Он был последним из Фэйрчайлдов, семейства первых поселенцев, в честь которых так много всего названо в нашем городе. Но он еще не успел выполнить завет «плодиться и размножаться», а его смотровой глазок уже захлопнулся.
На бронзовом пропеллере было вырезано его имя, даты жизни и слова, которыми летчики эскадрильи Лафайета во время войны обозначали смерть при исполнении боевого задания: «Ушел на запад».

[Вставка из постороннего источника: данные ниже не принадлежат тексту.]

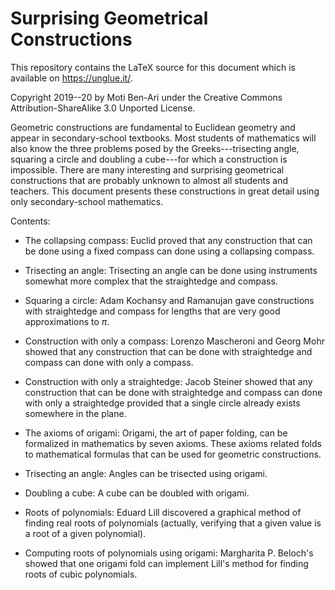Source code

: # Surprising Geometrical Constructions

This repository contains the LaTeX source for this document which is available on https://unglue.it/.

Copyright 2019--20 by Moti Ben-Ari under the  Creative Commons Attribution-ShareAlike 3.0 Unported License.

Geometric constructions are fundamental to Euclidean geometry and appear in secondary-school textbooks. Most students of mathematics will also know the three problems posed by the Greeks---trisecting angle, squaring a circle and doubling a cube---for which a construction is impossible. There are many interesting and surprising geometrical constructions that are probably unknown to almost all students and teachers. This document presents these constructions in great detail using only secondary-school mathematics.

Contents:

* The collapsing compass: Euclid proved that any construction that can be done using a fixed compass can done using a collapsing compass.

* Trisecting an angle: Trisecting an angle can be done using instruments somewhat more complex that the straightedge and compass.

* Squaring a circle: Adam Kochansy and Ramanujan gave constructions with straightedge and compass for lengths that are very good approximations to $\pi$.

* Construction with only a compass: Lorenzo Mascheroni and Georg Mohr showed that any construction that can be done with straightedge and compass can done with only a compass.

* Construction with only a straightedge: Jacob Steiner showed that any construction that can be done with straightedge and compass can done with only a straightedge provided that a single circle already exists somewhere in the plane.

* The axioms of origami: Origami, the art of paper folding, can be formalized in mathematics by seven axioms. These axioms related folds to mathematical formulas that can be used for geometric constructions.

* Trisecting an angle: Angles can be trisected using origami.

* Doubling a cube: A cube can be doubled with origami.

* Roots of polynomials: Eduard Lill discovered a graphical method of finding real roots of polynomials (actually, verifying that a given value is a root of a given polynomial).

* Computing roots of polynomials using origami: Margharita P. Beloch's showed that one origami fold can implement Lill's method for finding roots of cubic polynomials.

А «запад» для американцев в Европе, конечно, означал «родной дом»!
Вот он и лежит у себя дома.
А где-то поблизости, как я знаю, лежало безголовое тело старого Августа Понтера, который водил моего отца, совсем еще мальчишку, в самые шикарные бордели веселого квартала. Стыд ему и позор!
Я поглядел вдаль, и там, на горизонте, за поблескивающей на солнце Сахарной речкой я увидел шиферную крышу моего родного дома, увенчанную сверкающим белым конусом. В лучах заходящего солнца он и вправду напоминал изображение Фудзиямы – священного вулкана Японии – на цветной открытке.
Феликс и Кетчем были поодаль, у недавних могил. Феликс потом рассказал мне, что он кое-как совладал с собой на могиле отца и матери, но разрыдался, когда отвел глаза от их имен и обнаружил, что попирает ногами могилу Селии Гувер.
Элоиза Метцгер, женщина, которую я застрелил, тоже была похоронена где-то там, я ее могилку не навещал.
Я слышал, как мой брат разрыдался над могилой Селии Гувер, и взглянул в ту сторону. Я видел, как Ипполит Поль де Милль пытается его утешить.
Кстати, и я гулял не один. Меня сопровождал солдат с заряженной автоматической винтовкой – следил, чтобы я держал руки в карманах. Даже надгробия трогать не разрешалось. И Феликс, и Ипполит Поль, и Кетчем тоже не вынимали руки из карманов, как их ни подмывало сопровождать жестикуляцией свои разговоры среди могильных памятников.
А потом Ипполит Поль де Милль сказал Феликсу по-креольски нечто столь поразительное, столь оскорбительное, что с Феликса все горе слетело разом, как железная маска. Ипполит Поль предложил вызвать из могилы дух Селии Гувер, если Феликсу вправду хочется снова повидаться с ней.